START Excerpt provided
LOLapalooza
LOLapalooza

Reputation: 2082

Delay koa request 30 minutes but send 200 header immediately

I'm looking to delay all requests to an endpoint 30 minutes from when it was originally received. I'm working with Shopify and am responding to an order creation webhook, passing along data to another 3rd party service.

This is what happens: an order is placed, and then a webhook fires via Shopify, which contacts my koa endpoint with the associated order data.

I want to receive the webhook body (which includes order data) immediately, but then wait 30 minutes, then send along that information to another service. But I want to send a 200 header back to Shopify immediately, regardless of whether or not the code executes properly after the 30 minute delay (if it doesn't, I'll be informed via an error email anyway and can handle it manually, it wouldn't be the end of the world).

I've tried setTimeout methods, but the issue seems to be this: I can't send a 200 header back to Shopify until after the 30 minutes is up (or I shouldn't anyway, according to Koa docs?).

Meaning, if I do something like

context.response.status = 200; // tried to send response code immediately due to 30 minute timeout.
await handleRequest(context.request.body); // code waits 30 mins via settimeout

the 200 header isn't being sent right away

By the time 30 minutes has passed, Shopify has long given up on receiving a 200 header and has automatically put the request in a retry queue, which means the webhook will fire again before the 30 minutes is up, so I'll be sending duplicate requests to the service I'm trying to wait 30 minutes for.

I've considered cron, but it's not that I want these to be processed every 30 minutes, I want each individual request to wait 30 minutes to send to a third party service after it was received.

I'm really trying to avoid a database.

I'm fine with using setTimeout, if there is a way to send a 200 header back to Shopify before the timeout and subsequent service call after 30 minutes.

Upvotes: 0

Views: 549

Answers (1)

Chris Anderson
Chris Anderson

Reputation: 8515

Status code goes with the first part of the HTTP message, so you need to start sending, or end the HTTP response.
END Excerpt provided
START Records provided
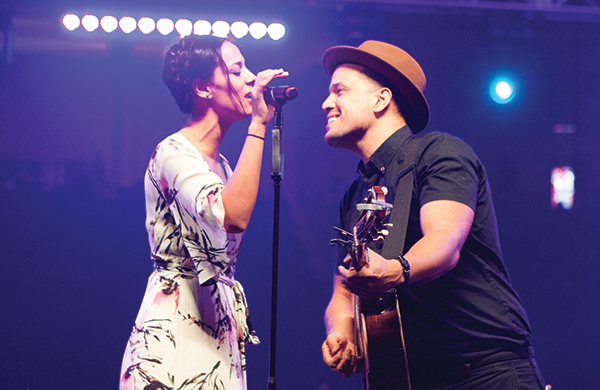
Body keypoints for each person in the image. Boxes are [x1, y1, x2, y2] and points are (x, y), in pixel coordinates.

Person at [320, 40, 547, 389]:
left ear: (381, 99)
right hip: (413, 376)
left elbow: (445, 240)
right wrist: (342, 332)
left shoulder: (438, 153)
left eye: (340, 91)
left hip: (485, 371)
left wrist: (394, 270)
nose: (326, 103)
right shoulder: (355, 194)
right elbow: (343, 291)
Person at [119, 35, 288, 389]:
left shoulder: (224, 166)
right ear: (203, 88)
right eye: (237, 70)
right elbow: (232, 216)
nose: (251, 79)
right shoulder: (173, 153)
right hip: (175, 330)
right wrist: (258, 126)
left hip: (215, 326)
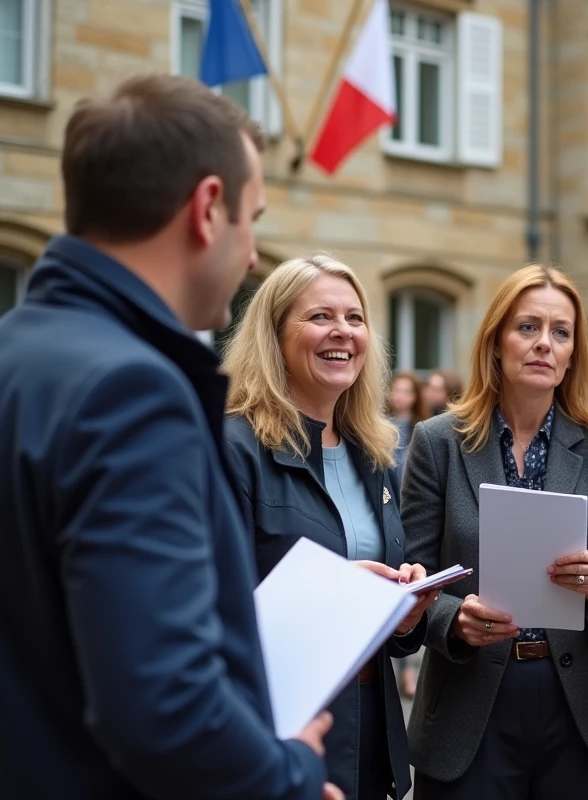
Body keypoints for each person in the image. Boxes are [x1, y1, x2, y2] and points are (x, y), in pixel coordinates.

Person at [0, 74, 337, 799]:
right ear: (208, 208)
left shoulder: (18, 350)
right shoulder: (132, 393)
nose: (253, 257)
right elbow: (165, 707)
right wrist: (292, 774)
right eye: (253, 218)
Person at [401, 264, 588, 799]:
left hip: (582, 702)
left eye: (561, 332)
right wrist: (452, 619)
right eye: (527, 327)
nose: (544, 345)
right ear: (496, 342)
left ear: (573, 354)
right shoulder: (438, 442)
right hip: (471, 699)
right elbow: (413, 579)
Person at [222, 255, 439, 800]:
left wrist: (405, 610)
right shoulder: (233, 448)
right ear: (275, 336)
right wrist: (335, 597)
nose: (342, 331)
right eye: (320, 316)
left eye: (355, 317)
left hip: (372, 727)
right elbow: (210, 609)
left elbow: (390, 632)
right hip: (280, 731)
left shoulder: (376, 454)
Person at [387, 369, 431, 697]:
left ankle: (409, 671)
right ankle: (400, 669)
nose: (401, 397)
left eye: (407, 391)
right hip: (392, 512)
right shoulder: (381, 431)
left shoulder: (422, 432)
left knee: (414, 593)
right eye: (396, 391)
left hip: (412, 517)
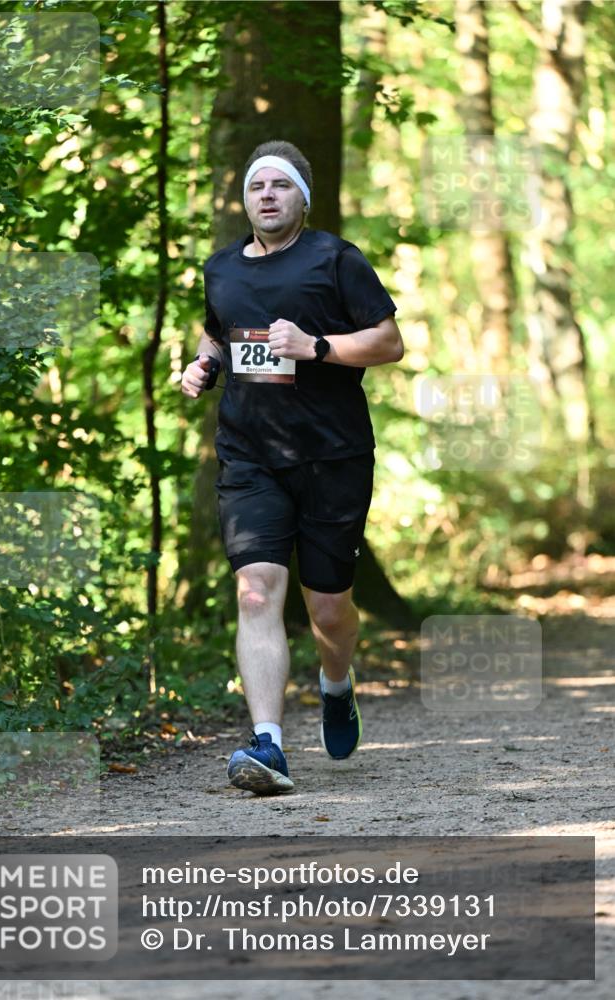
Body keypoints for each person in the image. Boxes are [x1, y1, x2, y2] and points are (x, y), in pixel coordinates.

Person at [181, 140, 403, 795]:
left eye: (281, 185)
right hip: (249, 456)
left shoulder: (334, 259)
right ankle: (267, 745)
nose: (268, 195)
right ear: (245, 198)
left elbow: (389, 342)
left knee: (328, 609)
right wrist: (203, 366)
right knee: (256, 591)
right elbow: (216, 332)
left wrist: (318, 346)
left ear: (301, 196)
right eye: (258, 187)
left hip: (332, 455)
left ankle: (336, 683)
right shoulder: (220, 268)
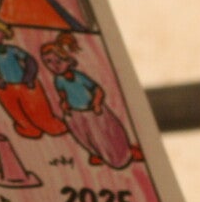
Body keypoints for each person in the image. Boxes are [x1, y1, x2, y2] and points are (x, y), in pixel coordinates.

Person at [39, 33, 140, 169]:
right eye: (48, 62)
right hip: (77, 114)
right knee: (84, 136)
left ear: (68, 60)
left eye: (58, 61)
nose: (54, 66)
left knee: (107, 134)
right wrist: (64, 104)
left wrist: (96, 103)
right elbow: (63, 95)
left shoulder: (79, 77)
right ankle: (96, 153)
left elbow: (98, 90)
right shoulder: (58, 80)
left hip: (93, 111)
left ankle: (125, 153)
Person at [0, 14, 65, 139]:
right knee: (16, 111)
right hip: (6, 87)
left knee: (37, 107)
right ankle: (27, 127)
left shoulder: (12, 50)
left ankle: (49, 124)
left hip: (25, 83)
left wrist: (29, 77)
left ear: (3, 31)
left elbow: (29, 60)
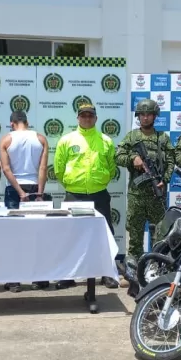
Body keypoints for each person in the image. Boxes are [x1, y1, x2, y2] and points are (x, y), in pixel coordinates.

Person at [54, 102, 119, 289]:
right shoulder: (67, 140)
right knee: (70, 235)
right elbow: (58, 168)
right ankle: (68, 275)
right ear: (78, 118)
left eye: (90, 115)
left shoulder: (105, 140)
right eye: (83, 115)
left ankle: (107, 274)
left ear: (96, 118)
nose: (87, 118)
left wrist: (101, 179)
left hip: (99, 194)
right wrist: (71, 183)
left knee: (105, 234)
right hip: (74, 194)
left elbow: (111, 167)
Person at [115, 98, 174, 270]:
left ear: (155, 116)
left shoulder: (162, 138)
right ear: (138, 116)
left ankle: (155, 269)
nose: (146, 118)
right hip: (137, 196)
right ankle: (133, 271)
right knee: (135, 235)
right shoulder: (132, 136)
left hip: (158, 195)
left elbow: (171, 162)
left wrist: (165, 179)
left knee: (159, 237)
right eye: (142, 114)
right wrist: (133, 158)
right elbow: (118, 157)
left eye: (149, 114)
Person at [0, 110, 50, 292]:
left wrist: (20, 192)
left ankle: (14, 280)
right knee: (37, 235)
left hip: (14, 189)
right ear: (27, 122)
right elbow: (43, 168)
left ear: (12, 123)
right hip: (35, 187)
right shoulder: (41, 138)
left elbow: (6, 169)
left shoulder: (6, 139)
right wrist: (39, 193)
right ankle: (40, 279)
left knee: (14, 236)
END Records provided
Directions for this task :: Update the Koa question from "I want to receive" up to and including "of the world)." by replacing "webhook body" with "request body", and write out the updated passage.

Your solution ::
I want to receive the request body (which includes order data) immediately, but then wait 30 minutes, then send along that information to another service. But I want to send a 200 header back to Shopify immediately, regardless of whether or not the code executes properly after the 30 minute delay (if it doesn't, I'll be informed via an error email anyway and can handle it manually, it wouldn't be the end of the world).